**What you will do**
From the listing below, extract every line containing "parameters".

**Material supplied**

============================================================

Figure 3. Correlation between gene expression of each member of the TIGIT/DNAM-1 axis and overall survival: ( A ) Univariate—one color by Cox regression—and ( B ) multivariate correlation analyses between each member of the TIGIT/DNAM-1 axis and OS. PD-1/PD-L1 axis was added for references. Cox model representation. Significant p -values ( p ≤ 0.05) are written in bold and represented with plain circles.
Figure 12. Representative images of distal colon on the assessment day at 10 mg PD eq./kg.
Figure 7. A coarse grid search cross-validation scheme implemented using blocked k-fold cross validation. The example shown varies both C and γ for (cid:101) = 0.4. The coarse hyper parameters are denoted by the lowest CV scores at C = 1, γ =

============================================================

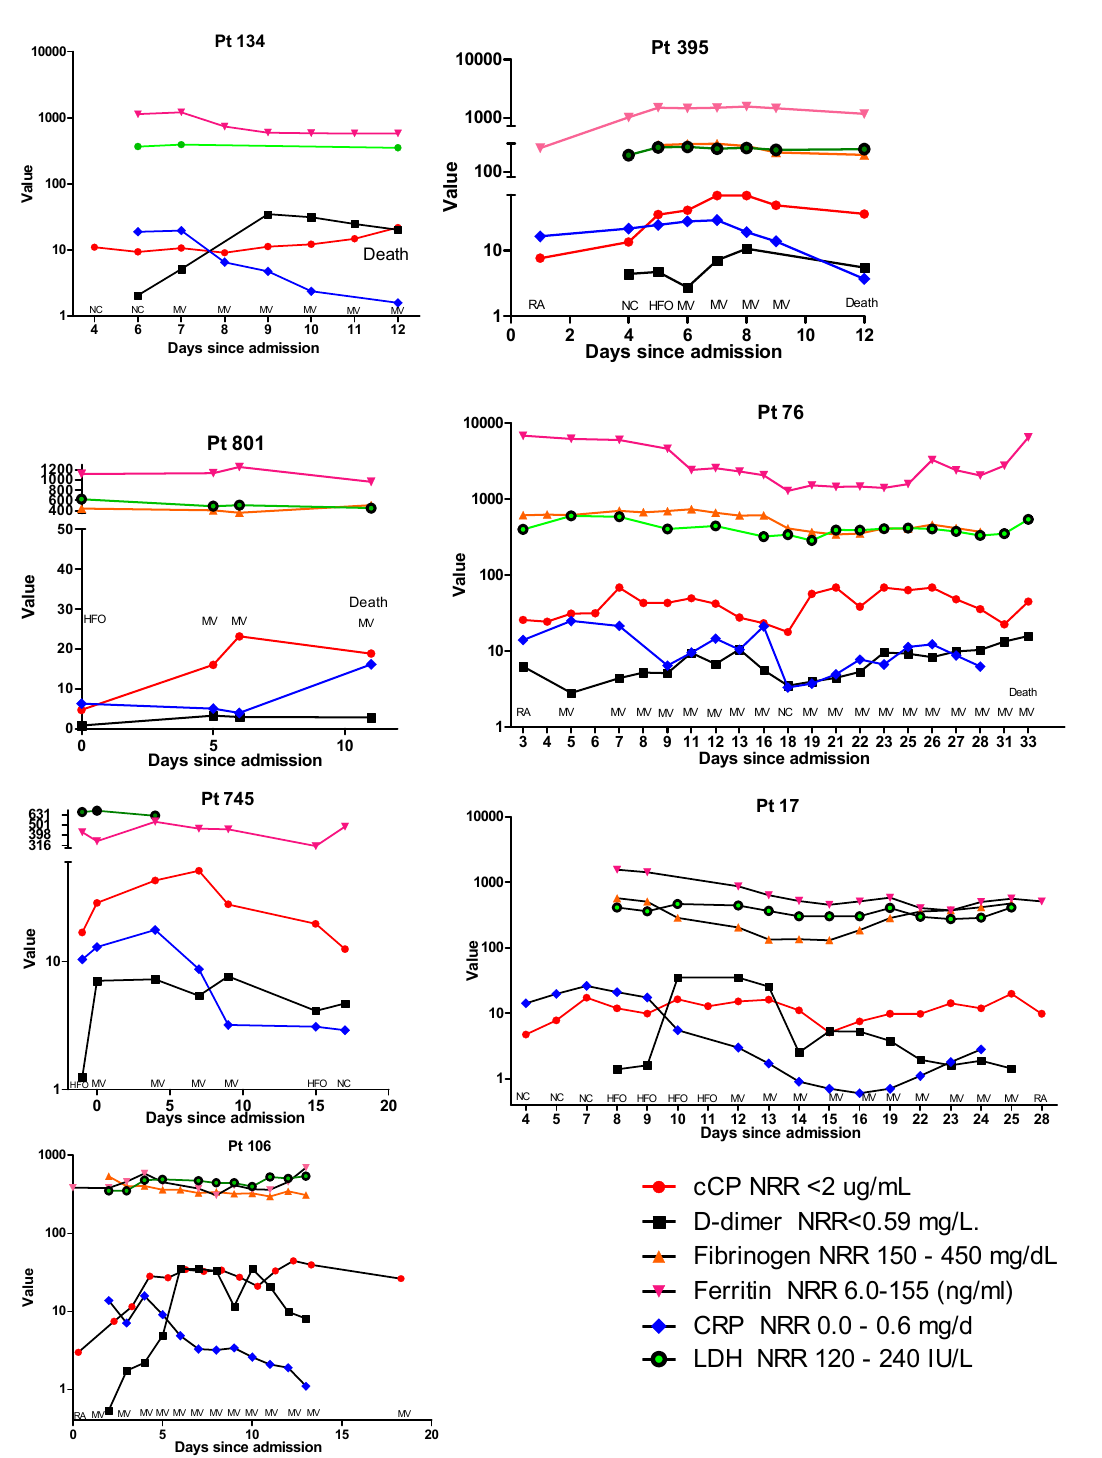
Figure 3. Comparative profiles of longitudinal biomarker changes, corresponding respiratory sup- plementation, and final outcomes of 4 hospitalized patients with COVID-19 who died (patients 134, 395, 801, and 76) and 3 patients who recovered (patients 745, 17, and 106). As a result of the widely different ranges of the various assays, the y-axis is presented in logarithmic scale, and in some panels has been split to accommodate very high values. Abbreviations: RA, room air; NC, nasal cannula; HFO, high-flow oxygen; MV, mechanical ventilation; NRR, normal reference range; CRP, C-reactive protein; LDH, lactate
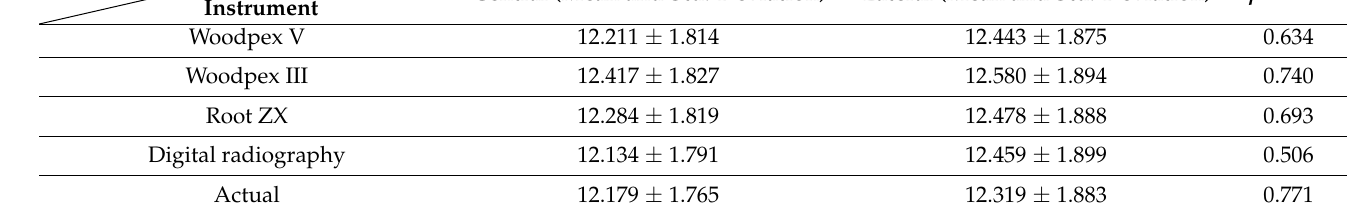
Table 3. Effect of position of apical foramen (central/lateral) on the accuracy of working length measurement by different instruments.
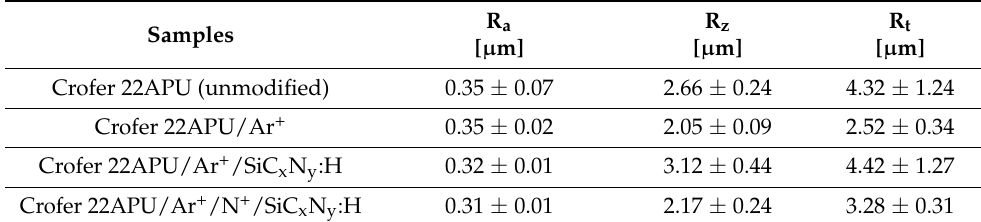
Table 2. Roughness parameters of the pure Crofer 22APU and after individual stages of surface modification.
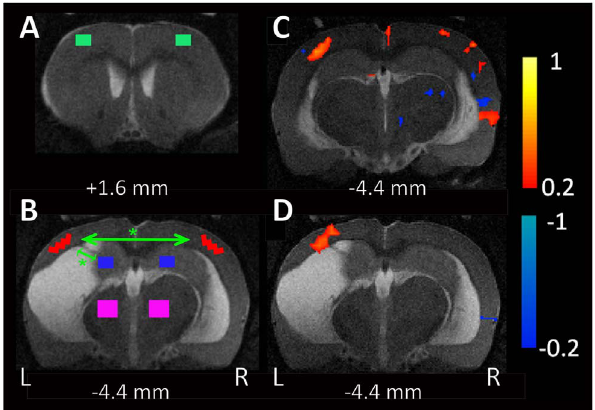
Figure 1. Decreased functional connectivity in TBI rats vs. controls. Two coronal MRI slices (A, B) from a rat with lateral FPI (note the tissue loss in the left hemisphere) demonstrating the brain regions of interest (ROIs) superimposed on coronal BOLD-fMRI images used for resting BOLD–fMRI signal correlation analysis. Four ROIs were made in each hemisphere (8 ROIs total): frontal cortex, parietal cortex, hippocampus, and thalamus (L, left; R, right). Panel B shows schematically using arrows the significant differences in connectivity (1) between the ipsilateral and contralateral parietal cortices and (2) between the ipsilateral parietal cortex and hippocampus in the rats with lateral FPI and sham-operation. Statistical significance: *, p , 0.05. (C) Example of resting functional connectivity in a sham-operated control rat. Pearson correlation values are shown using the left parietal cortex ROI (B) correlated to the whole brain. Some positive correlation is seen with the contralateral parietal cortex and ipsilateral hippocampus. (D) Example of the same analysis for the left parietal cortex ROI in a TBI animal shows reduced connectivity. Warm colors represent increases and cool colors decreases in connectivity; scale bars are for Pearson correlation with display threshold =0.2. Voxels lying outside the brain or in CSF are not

============================================================

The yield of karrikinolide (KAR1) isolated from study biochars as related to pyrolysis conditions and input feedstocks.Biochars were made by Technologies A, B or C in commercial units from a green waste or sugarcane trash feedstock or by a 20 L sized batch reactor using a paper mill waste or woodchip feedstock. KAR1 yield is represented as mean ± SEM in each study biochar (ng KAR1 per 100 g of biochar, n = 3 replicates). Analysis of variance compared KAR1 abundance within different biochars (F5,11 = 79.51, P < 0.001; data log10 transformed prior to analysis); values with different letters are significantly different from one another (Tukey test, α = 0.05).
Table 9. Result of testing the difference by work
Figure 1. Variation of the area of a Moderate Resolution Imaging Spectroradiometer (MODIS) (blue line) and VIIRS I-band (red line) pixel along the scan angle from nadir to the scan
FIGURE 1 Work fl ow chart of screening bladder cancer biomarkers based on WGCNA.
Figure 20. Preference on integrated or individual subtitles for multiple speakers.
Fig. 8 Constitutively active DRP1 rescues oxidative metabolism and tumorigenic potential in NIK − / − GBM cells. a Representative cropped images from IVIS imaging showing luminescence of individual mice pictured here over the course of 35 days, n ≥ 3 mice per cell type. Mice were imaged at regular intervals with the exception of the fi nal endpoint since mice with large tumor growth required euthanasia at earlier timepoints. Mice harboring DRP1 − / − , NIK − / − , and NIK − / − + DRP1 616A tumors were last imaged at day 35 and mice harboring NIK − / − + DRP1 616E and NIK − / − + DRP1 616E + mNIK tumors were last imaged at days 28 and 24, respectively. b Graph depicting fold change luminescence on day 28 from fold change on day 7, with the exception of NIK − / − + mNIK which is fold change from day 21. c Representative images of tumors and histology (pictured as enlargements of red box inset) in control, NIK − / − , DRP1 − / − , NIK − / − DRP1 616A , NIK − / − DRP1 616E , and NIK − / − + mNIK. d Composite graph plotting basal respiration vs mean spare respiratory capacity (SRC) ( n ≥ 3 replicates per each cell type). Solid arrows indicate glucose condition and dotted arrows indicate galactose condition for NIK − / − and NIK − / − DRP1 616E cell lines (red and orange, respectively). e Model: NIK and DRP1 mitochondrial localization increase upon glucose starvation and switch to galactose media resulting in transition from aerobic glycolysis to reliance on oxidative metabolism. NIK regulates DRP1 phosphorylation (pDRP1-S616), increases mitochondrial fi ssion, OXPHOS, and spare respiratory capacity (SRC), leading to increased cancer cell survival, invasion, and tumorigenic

============================================================

**Solution to the problem**
Figure 7. A coarse grid search cross-validation scheme implemented using blocked k-fold cross validation. The example shown varies both C and γ for (cid:101) = 0.4. The coarse hyper parameters are denoted by the lowest CV scores at C = 1, γ =
Table 2. Roughness parameters of the pure Crofer 22APU and after individual stages of surface modification.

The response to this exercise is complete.